Recruiting original stock from Earth seems like a solution, but the Kiposi are shocked to find that the people of Earth, coping with over-population and economic pressures, don't measure up to Kiposi societal ideals. Still, they skim off the best and brightest, dangling the bait of a chance for education, a good job, a better life. Perhaps they had good intentions at first, but by the time the earthlings arrive, they're automatically second-class citizens at best, indentured servants (we don't call them slaves) with almost no rights.
Abby and her siblings are among those who pass the tests and make the trip. Abby's sister is young enough to qualify for adoption, but Abby herself, a woman of child-bearing age, is seen as breeding stock. It's cultural shock with a vengeance as Abby struggles to get answers and to cope with her situation.
Abby's a strong person, a survivor, who has to adapt to a new world while dealing with physical and emotional trauma. I won't give away details, but it seems to me that the despised Khlorosans are a lot more "human" than the Kiposi. This is an adventure story with plenty of action and suspense, narrow escapes, ominous portents, and in general enough going on to make you keep turning pages. I blame Elizabeth for my staying up far too late reading.

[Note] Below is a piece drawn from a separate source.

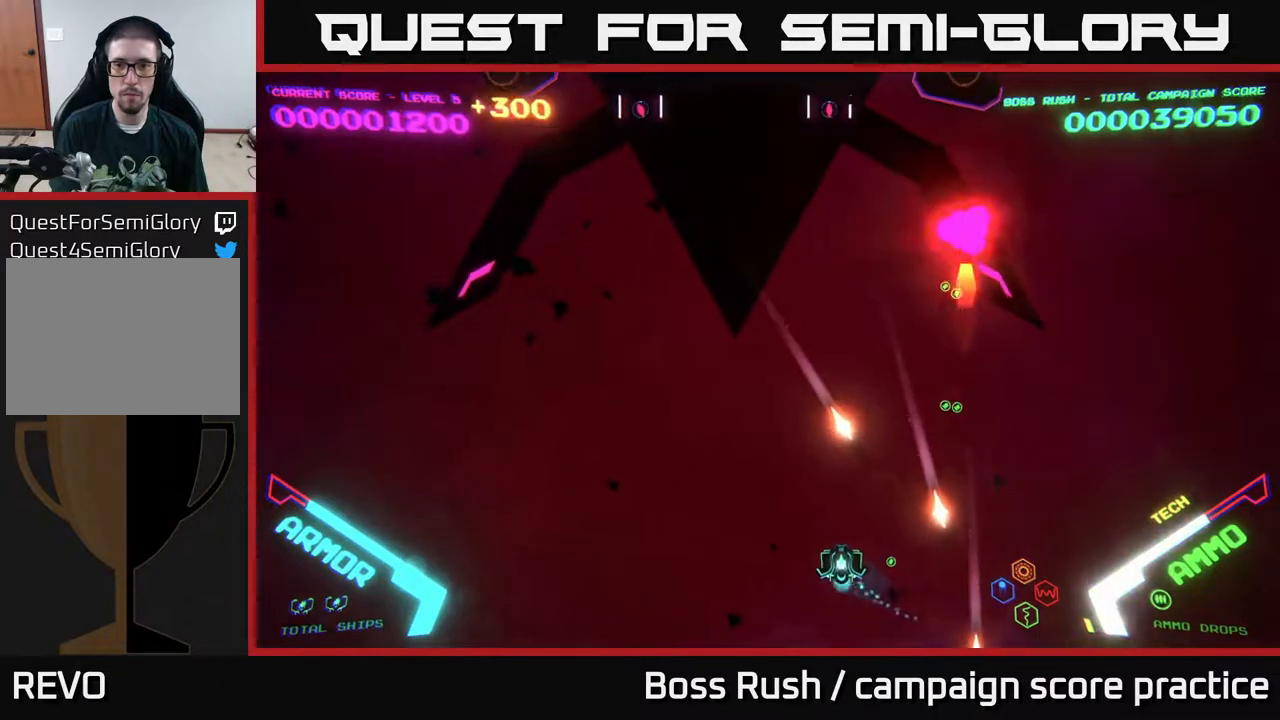
{"buttons": [], "left_stick": "up-left", "right_stick": "center", "events": [[233, "left_stick", "up-right"], [367, "X", "down"], [417, "left_stick", "up-left"], [500, "X", "up"]]}
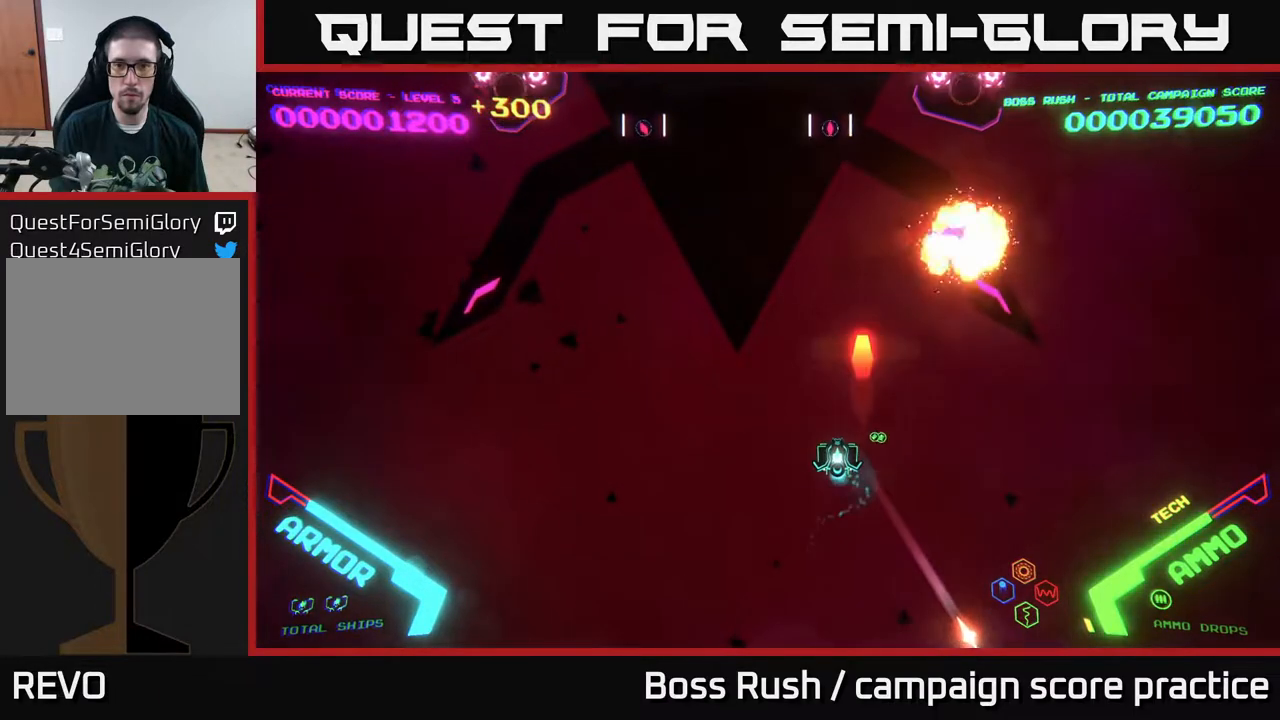
{"buttons": [], "left_stick": "center", "right_stick": "center", "events": [[17, "left_stick", "center"], [200, "X", "down"], [267, "X", "up"], [350, "X", "down"], [467, "X", "up"]]}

*If you don't want a spoiler-don't continue reading, just buy the book and enjoy it!*
The short blurb is only the beginning of what the story is really about. Abby, the main character, has it pretty rough after she makes it to Kipos. There's a weakness in her character that you pity as one bad thing after another happens to her and she just accepts it as her fate rather than fighting back. It was a bit too dark for my taste. I don't enjoy reading sexually graphic novels, but there was something about the character that kept me wanting to read, just so she wouldn't remain stuck on Kipos forever. You take on a sort of older sibling complex with wanting to protect Abby from what comes next. It's not until she escapes a quarter of the way through and finds the Revelation, that the story really begins to take a turn for the better.

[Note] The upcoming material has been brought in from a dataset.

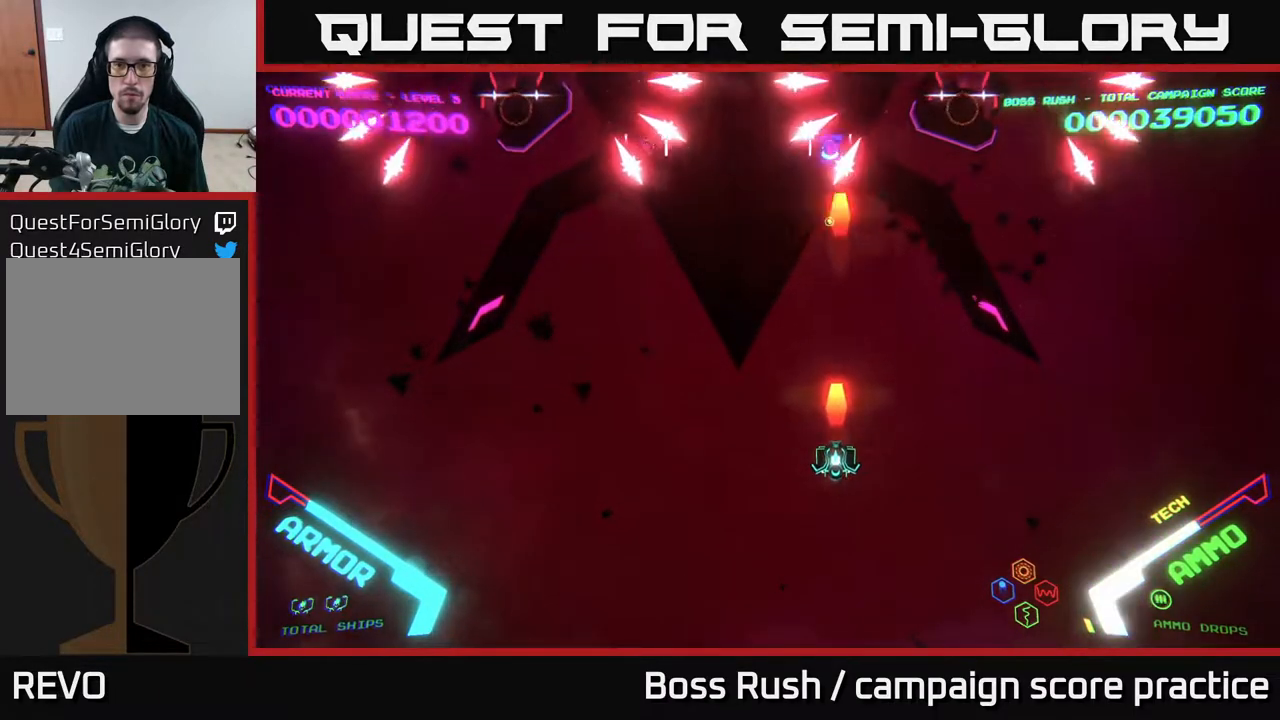
{"buttons": [], "left_stick": "center", "right_stick": "center", "events": [[83, "X", "up"], [167, "X", "down"], [300, "X", "up"], [383, "X", "down"], [450, "X", "up"]]}
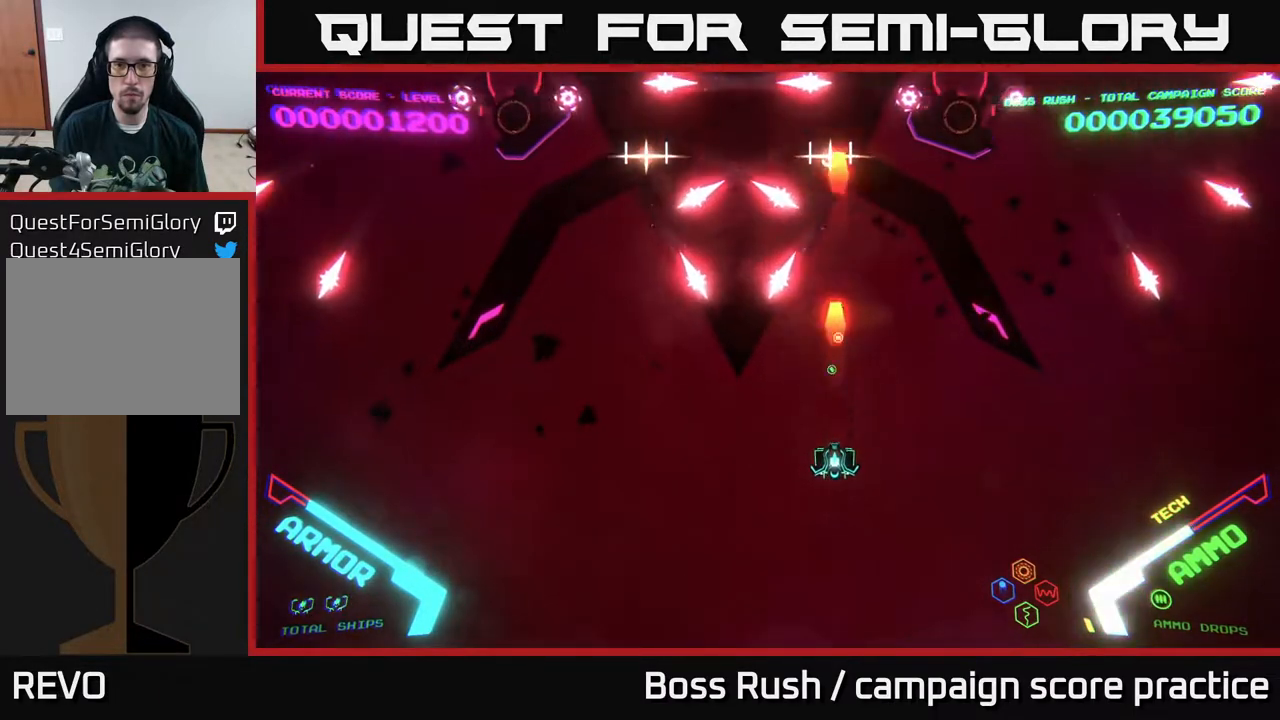
{"buttons": [], "left_stick": "down-left", "right_stick": "center", "events": [[50, "X", "down"], [50, "left_stick", "down"], [167, "X", "up"], [233, "X", "down"], [250, "left_stick", "center"], [317, "X", "up"], [417, "left_stick", "down-left"]]}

After she is rescued and given a fair chance at a real life, Abby begins to discover who she really is. Through trials and tribulations she is tested, and rather than folding like she did back on Kipos, she begins to stand up for herself and take chances. Her character grows and you finally find something about her to latch onto and root for. Something every written character should have. She grows more confident in herself and begins to take control of her path and where she wants to be. Harden, the Captain of the ship, becomes a sort of father figure to her, and I believe he has a lot to do with the strength she was able to find inside herself. His rough demeanor, yet subtle, loving tendencies showed her that not everyone was a bad guy. Most importantly, not everyone was going to think she was a bad person.

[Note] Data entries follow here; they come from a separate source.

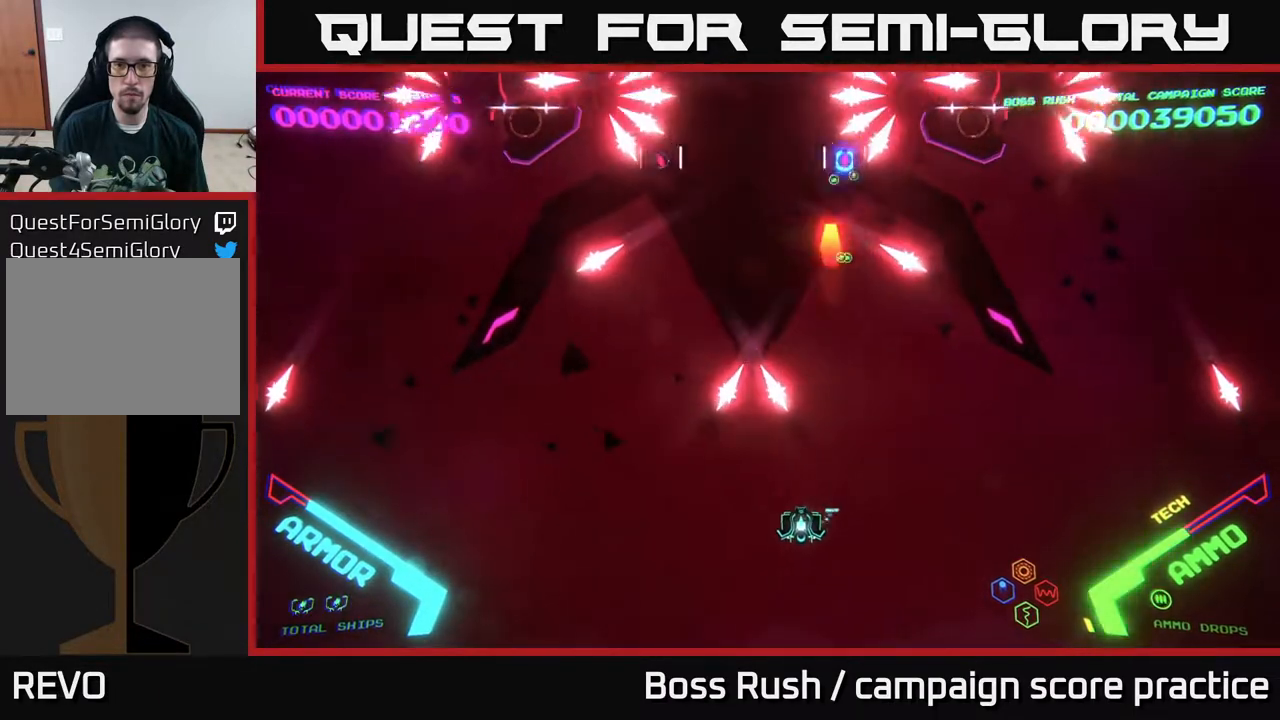
{"buttons": [], "left_stick": "up-left", "right_stick": "center", "events": [[83, "left_stick", "up-left"]]}
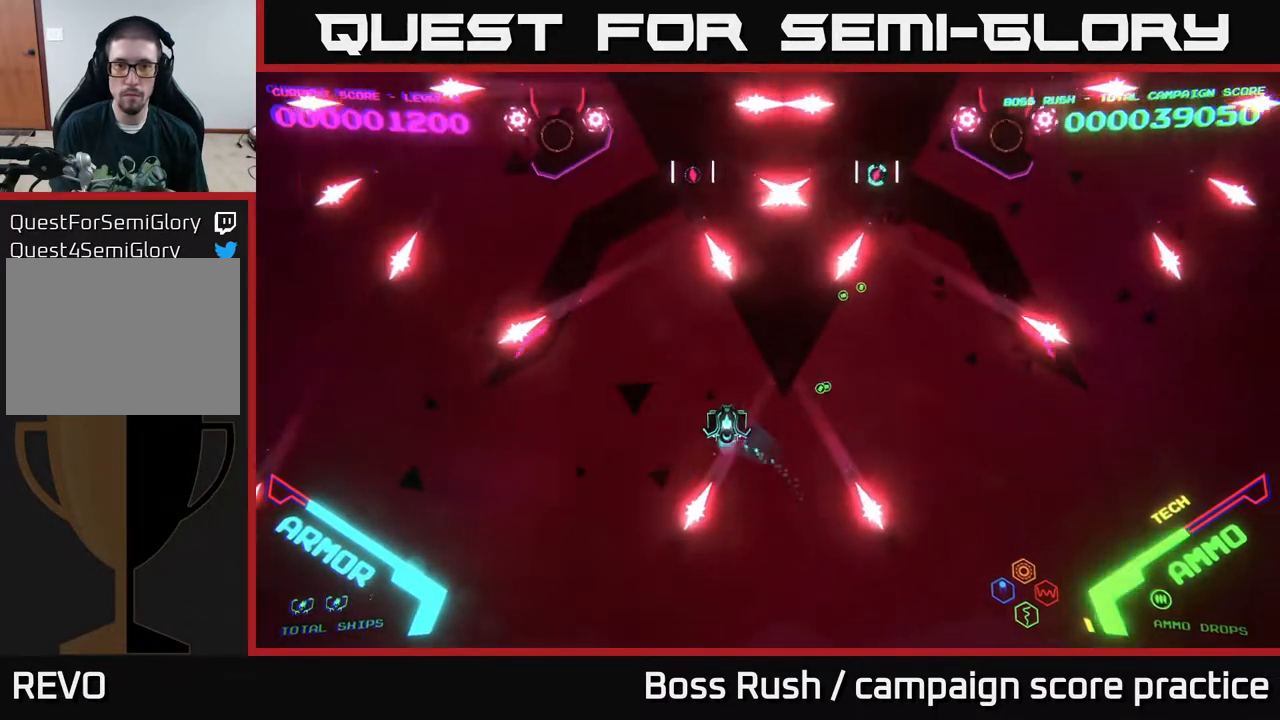
{"buttons": ["X"], "left_stick": "down-left", "right_stick": "center", "events": [[83, "X", "down"], [100, "left_stick", "down"], [150, "X", "up"], [233, "X", "down"], [300, "left_stick", "center"], [367, "X", "up"], [433, "left_stick", "down-left"], [467, "X", "down"]]}
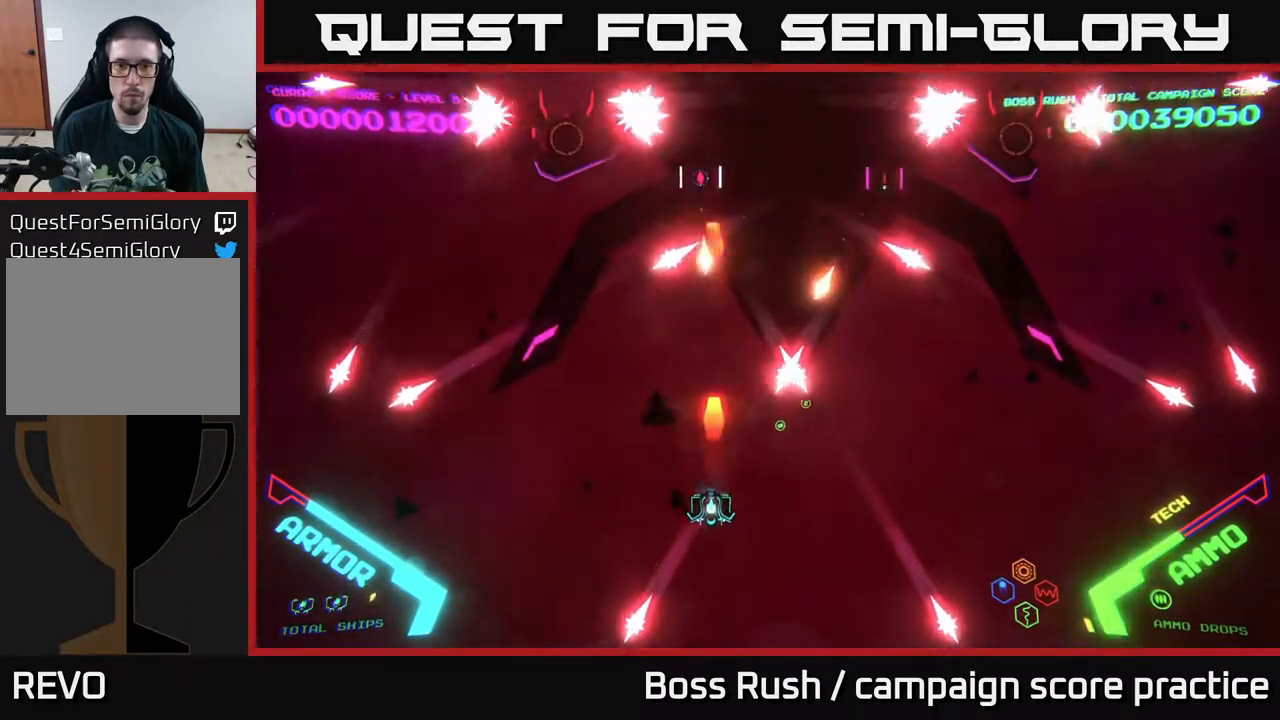
{"buttons": [], "left_stick": "up-left", "right_stick": "center", "events": [[50, "left_stick", "center"], [100, "X", "up"], [167, "X", "down"], [233, "left_stick", "left"], [283, "X", "up"], [383, "X", "down"], [383, "left_stick", "up-left"], [433, "X", "up"]]}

Although I enjoy a stronger heroine in a novel, I rated this story four stars because through her weakness for men and her insecurities, she was able to find herself and become a stronger person. I love when a character can reach their lowest and still be able to come out on top. Her story ends as a happy one and I can easily say that the author did a great job with taking me to places I had never been, nor even dreamed about.